### Work instruction
Copy all the items below, replacing "stone lantern" with "stone lamp" wherever it occurs and leaving everything else unchanged. Leave out the pictures.
· · ·
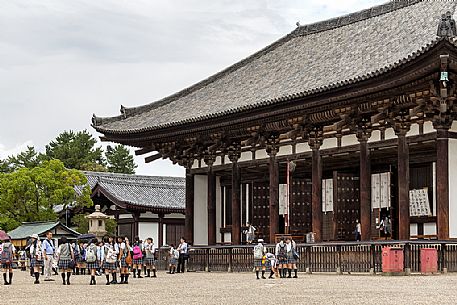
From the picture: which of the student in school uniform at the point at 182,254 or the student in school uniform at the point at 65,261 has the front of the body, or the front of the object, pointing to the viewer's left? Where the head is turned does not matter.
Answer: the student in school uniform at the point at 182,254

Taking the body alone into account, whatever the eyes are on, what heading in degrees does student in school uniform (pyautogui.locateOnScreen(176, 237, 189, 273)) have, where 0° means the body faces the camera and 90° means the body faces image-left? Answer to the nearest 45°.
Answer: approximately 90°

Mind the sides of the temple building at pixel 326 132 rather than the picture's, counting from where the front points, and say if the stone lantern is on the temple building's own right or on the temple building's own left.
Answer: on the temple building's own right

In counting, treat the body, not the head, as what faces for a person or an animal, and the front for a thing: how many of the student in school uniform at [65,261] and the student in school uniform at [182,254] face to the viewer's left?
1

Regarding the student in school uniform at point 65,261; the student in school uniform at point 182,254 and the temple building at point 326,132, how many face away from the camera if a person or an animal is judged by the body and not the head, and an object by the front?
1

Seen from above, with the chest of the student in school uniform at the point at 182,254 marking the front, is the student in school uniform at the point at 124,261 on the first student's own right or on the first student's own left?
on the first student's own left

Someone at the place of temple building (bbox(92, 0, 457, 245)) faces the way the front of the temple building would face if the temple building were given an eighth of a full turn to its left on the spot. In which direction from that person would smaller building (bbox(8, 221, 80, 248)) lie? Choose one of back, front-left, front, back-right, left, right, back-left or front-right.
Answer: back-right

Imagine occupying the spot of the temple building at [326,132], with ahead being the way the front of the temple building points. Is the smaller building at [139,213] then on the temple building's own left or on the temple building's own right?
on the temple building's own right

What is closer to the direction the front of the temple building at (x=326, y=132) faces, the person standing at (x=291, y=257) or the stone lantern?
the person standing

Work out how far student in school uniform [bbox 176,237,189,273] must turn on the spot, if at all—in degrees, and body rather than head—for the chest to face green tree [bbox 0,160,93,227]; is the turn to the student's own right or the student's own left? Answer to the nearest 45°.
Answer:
· · ·
### Answer box
From the picture: which of the student in school uniform at the point at 182,254 or the student in school uniform at the point at 65,261 has the front of the body, or the front of the object, pointing to the viewer's left? Where the head is turned does not matter.
Answer: the student in school uniform at the point at 182,254

Taking the body alone into account, whatever the eyes are on, what heading in degrees does student in school uniform (pyautogui.locateOnScreen(176, 237, 189, 273)) have, where 0° means the body faces the camera and 90° means the body faces image-left? Answer to the nearest 45°.
Answer: approximately 90°

Mind the sides of the temple building at pixel 326 132 rather than the picture's, counting from where the front points, and say if the stone lamp is on the temple building's own right or on the temple building's own left.
Answer: on the temple building's own right

In counting, treat the body, not the head, as what faces for a person or an animal, and the front for a thing: how many of the student in school uniform at [65,261] and the student in school uniform at [182,254] face to the viewer's left?
1

Regarding the student in school uniform at point 65,261; the student in school uniform at point 182,254 and the temple building at point 326,132, how many face away from the camera if a person or an animal is judged by the body and not the head, and an object by the front?
1

Seen from above, with the chest of the student in school uniform at the point at 182,254 marking the front, is the student in school uniform at the point at 124,261 on the first student's own right or on the first student's own left?
on the first student's own left

Someone at the place of temple building (bbox(92, 0, 457, 245)) faces the way the front of the temple building would face if the temple building were given an eighth of a full turn to its left on the spot. In which direction from that person would smaller building (bbox(8, 221, 80, 248)) lie? Choose one of back, front-left, front, back-right, left, right, back-left or front-right.
Answer: back-right

Imagine occupying the spot of the temple building at [326,132], with ahead being the way the front of the temple building points. Is the smaller building at [139,213] then on the temple building's own left or on the temple building's own right?
on the temple building's own right

What is closer to the direction the front of the temple building at (x=326, y=132) faces, the person standing at (x=291, y=257) or the stone lamp?
the person standing

Work out how far student in school uniform [bbox 176,237,189,273] must turn on the spot, if at all—in degrees, and body rather than head—for the chest to face green tree [bbox 0,160,93,227]; is the turn to the student's own right or the student's own left? Answer to the nearest 45°.
Answer:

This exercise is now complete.